Обращение к творчеству названных — крупнейших представителей реализма в русской литературе первой трети XX века — писателей позволяет понять, как в условиях бурно развивающегося времени, отмеченного для России несколькими войнами и революциями, сохраняется и развивается представление о человеческой личности как величайшей ценности в мире. Это в особенности важно потому, что определяющие в процессе исторического развития события отнюдь не способствовали укреплению упомянутого выше представления, отводя человеку роль функции событий или просто — щепки на волнах истории. Писатели, оказавшиеся в эмиграции, с особой силой ощущали это и старались противостоять такому взгляду. Выброшенные из родной страны, они отказывались соглашаться с тем, что в новых условиях человеческая личность нивелируется, растворяется в массе, теряет свои индивидуальные свойства.

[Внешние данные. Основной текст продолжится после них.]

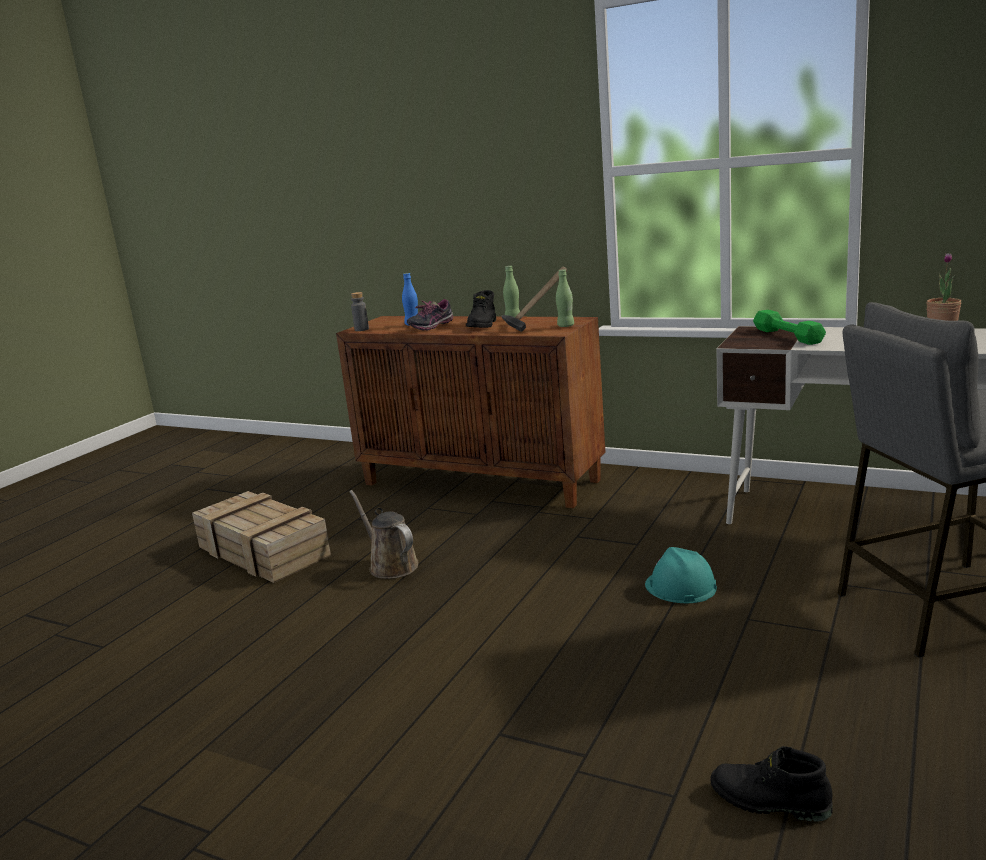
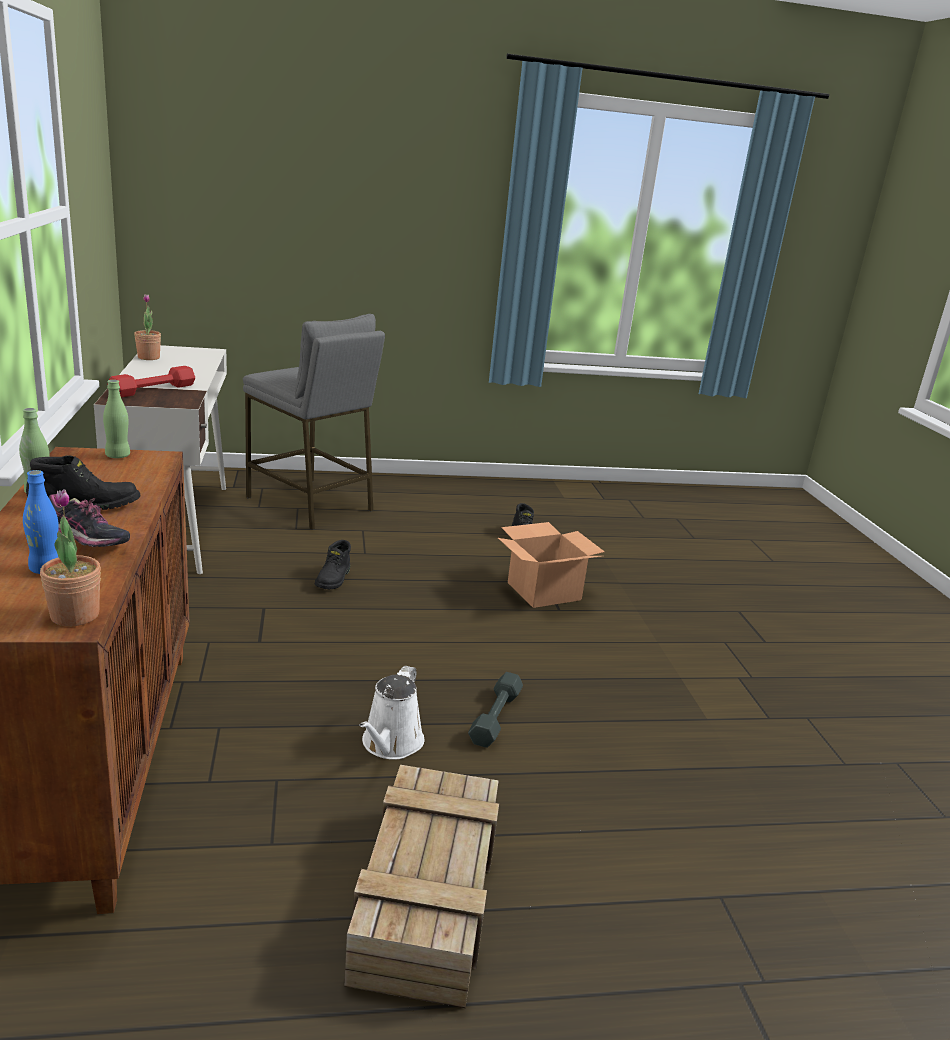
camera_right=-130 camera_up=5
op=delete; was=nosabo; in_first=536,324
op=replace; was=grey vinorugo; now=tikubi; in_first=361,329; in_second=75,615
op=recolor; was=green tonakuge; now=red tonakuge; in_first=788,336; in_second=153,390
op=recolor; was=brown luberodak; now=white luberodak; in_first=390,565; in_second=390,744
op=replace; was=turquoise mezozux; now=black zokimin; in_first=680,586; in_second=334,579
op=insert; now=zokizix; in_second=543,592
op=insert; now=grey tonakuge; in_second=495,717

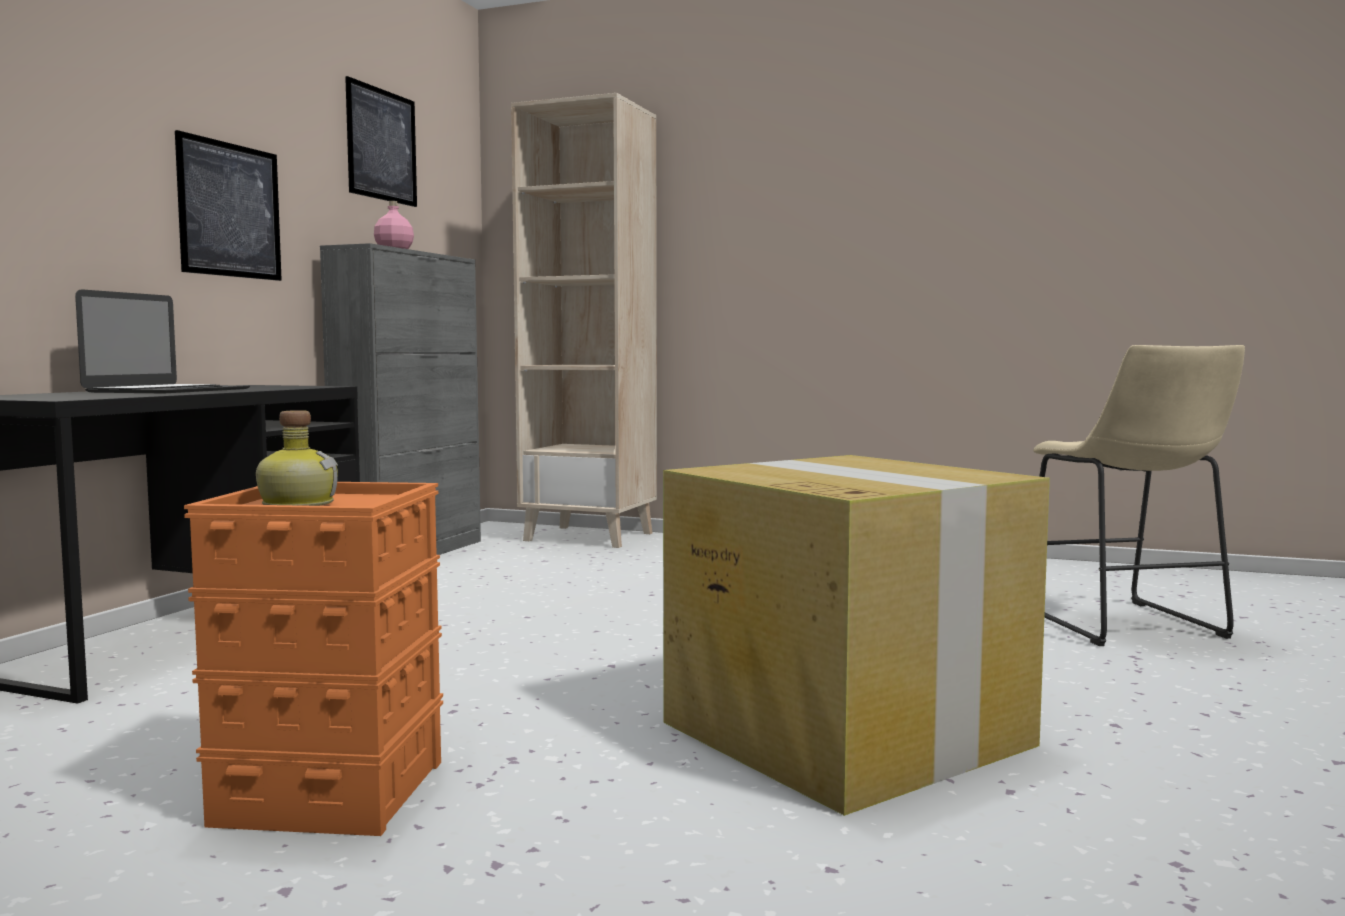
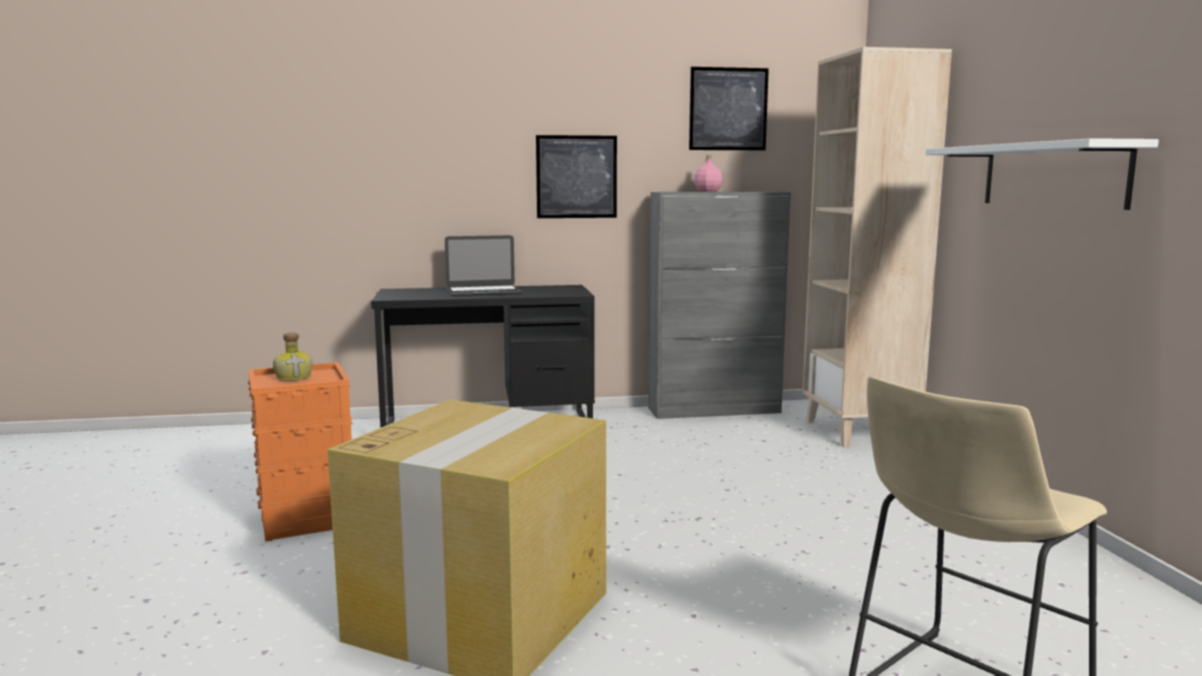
camera_right=60 camera_up=5
op=insert; now=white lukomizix; in_second=1052,175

Писатели, о которых идет речь в диссертации, более всего ценят в человеке способность к реализации имеющегося у него духовного потенциала и в то же время — его способность раздвигать рамки мира, в котором он живет. Самореализация человека осуществляется прежде всего благодаря его вниманию к окружающим, способности вступать с ними — с миром — в контакт, что ведет к душевному взаимообогащению, способности испытывать высокое и прекрасное чувство любви, не отягощенное корыстными соображениями, не снижаемое чувственными порывами.

Стоит заметить особо: писатели оставляют вне пределов своего внимания сферу социальной жизни, но это не может служить основанием для упреков в их адрес. Столь распространенной в литературе XX века концепции трагического одиночества, на которое осужден человек, противопоставляется убежденность в возможности его преодоления, залогом чего является способность человека найти — в любви, в дружбе, наконец, в творчестве — путь к сердцу другого.

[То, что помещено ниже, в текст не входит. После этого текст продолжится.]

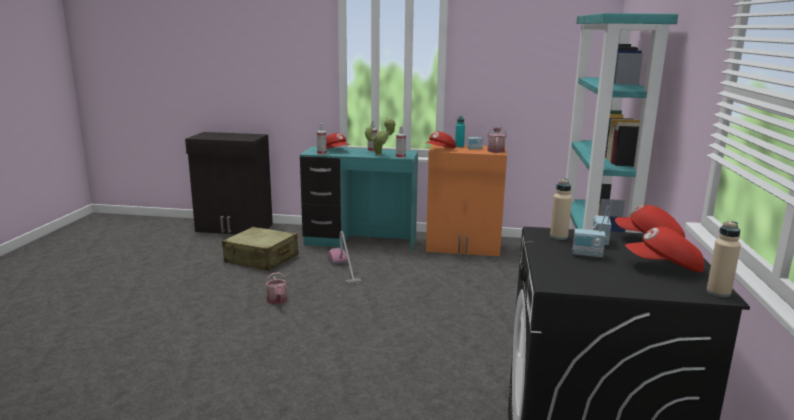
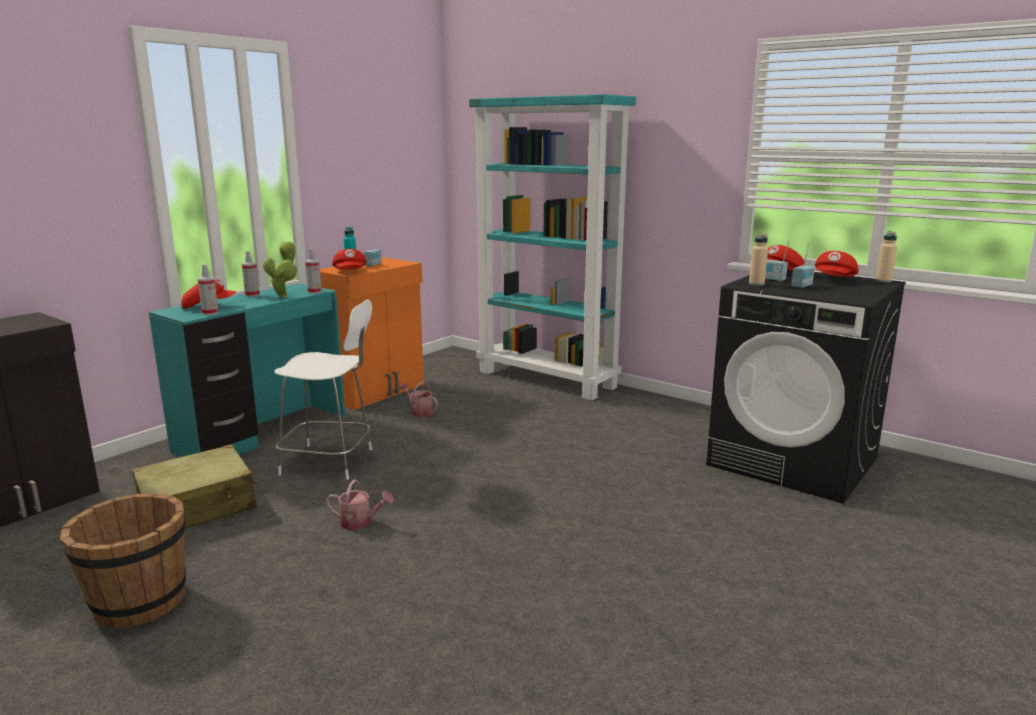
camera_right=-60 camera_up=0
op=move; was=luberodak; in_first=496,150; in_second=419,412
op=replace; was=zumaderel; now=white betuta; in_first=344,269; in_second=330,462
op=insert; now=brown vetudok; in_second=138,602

Целыо нашего исследования является характеристика индивидуальных модификаций личности, представление о которой утверждается И.Буниным и Б.Зайцевым, И.Шмелевым и А.Куприным. Стоит, повторив, подчеркнуть, что в творчестве каждого из упомянутых художников закрепляется свое собственное — в автобиографических произведениях основанное на глубоко личном жизненном опыте — понимание того, на чем зиждется, как идет процесс формирования человеческой личности. И однако при этом основные исходные позиции столь разных писателей обнаруживают нечто общее, обусловленное общностью — в главном — эстетической концепции жизни, которой они оставались верны. Процесс становления человеческой личности, определяемый дарованием и собственным жизненным (духовно-биографическим) опытом автора, но еще — обстоятельствами, в которых развивается указанный процесс, оказывается в сфере исследования в настоящей работе.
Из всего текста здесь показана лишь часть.